More testing might be needed to see if this performance boost still works for other types of arrays like sparce matrices, and element types like complex. But it may be worth redefining opnorm if this the performance can be reliably achieved.

[ajinkya-k]

this would only be true for opnorm(X, p = 2) right? The opnorm function also supports other values of p namely p=1 and p=Inf

[njericha]

this would only be true for opnorm(X, p = 2) right? The opnorm function also supports other values of p namely p=1 and p=Inf

Yes.
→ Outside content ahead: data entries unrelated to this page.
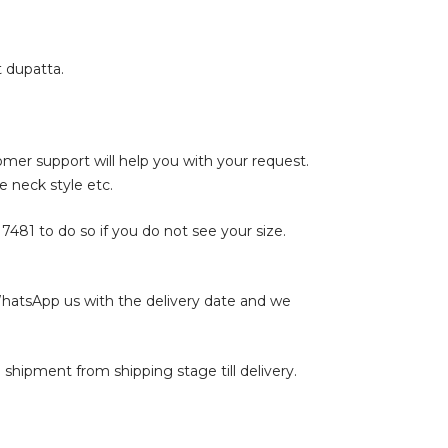
t dupatta.
tomer support will help you with your request.
e neck style etc.
17481
to do so if you do not see your size.
WhatsApp us with the delivery date and we
shipment from shipping stage till delivery.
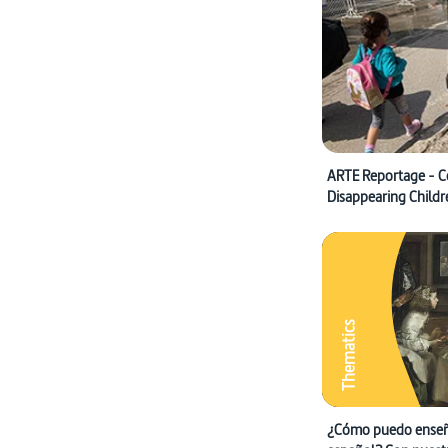
ARTE Reportage - C
Disappearing Childr
Thematics
¿Cómo puedo enseñ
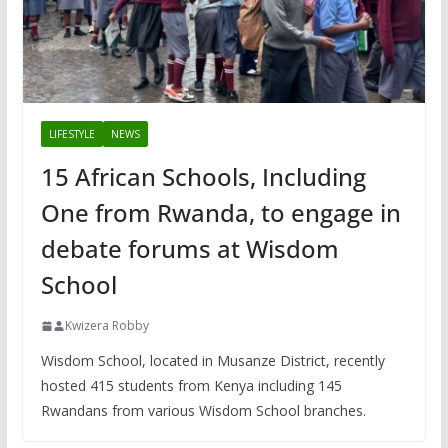
LIFESTYLE
NEWS
15 African Schools, Including
One from Rwanda, to engage in
debate forums at Wisdom
School
Kwizera Robby
Wisdom School, located in Musanze District, recently
hosted 415 students from Kenya including 145
Rwandans from various Wisdom School branches.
The opnorm for other ps are arguably easier to compute https://en.wikipedia.org/wiki/Operator_norm#Table_of_common_operator_norms

[dkarrasch]

One potential concern could be accuracy. If you insert additional steps, then each comes with its own condition number and adds to the overall error accumulation. What comes to my mind is solving tall linear systems Ax = b, which you could solve via A^T Ax=A^T b, but we don't do that, because the multiplication A^T A may be poorly conditioned, and the final result will be worse than solving it with QR. I'm not sure this transfers directly, but just a thought.

[andreasnoack]

I think the extra error is less of a concern here. The use of A'A ruins the smaller singular values but doesn't affect the larger values much.

julia> Q, _ = qr(randn(100,100));

julia> B = Q*Diagonal(exp10.(range(-200, stop=0, length = size(Q, 1))))*Q';

julia> sqrt(opnorm(B'B))
0.9999999999999997

I've tried tried a few things and couldn't make this version break down. In contrast, this approach would be fatal for cond

julia> sqrt(cond(B'B))
1.259066867835988e10

[ajinkya-k]

I ran this:

lopn = zeros(0)
lopg = zeros(0)

@showprogress for p in 100:100:10000
    dimensions = (10000, p)
    X = randn(dimensions) 
    append!(lopn, opnorm(X))
    append!(lopg, fopnorm3(X))
end

and this is what i got for the absolute difference between the two (i cut off the loop around 45 because it was taking too long):

[stevengj]

If you want to run this kind of empirical test, I would use X = randn(Float32, dimensions) to do the calculation in single precision, and compare to opnorm(Float64.(X)) as the "exact" values. (But the problem with testing on randn matrices is that they are all well-conditioned, so they aren't representative of cases where $A^T A$ is potentially problematic.)

[ajinkya-k]

@stevengj Thanks for the insight! I will keep that in mind! What's a good library to get ill conditioned matrices? The only one I know is this: https://github.com/JuliaLinearAlgebra/MatrixDepot.jl

[stevengj]

I've used this code in the past:

# generate a random (Haar-uniform) m×n real orthogonal-column matrix
# using algorithm adapted from https://arxiv.org/abs/math-ph/0609050
function randQ(m::Integer,n::Integer)
    m ≥ n || throw(ArgumentError("matrix must be tall"))
    QR = qr(randn(m,n))
    return QR.Q * Diagonal(sign.(diag(QR.R)))
end

# random m×n matrix with condition number κ and power-law singular values.
function randcond(m::Integer,n::Integer, κ::Real)
    κ ≥ 1 || throw(ArgumentError("κ=$κ should be ≥ 1"))
    r = min(m,n)
    σ = exp.(range(0, -log(κ), length=r))
    U = randQ(m,r)
    V = randQ(n,r)
    return U * Diagonal(σ) * V'
end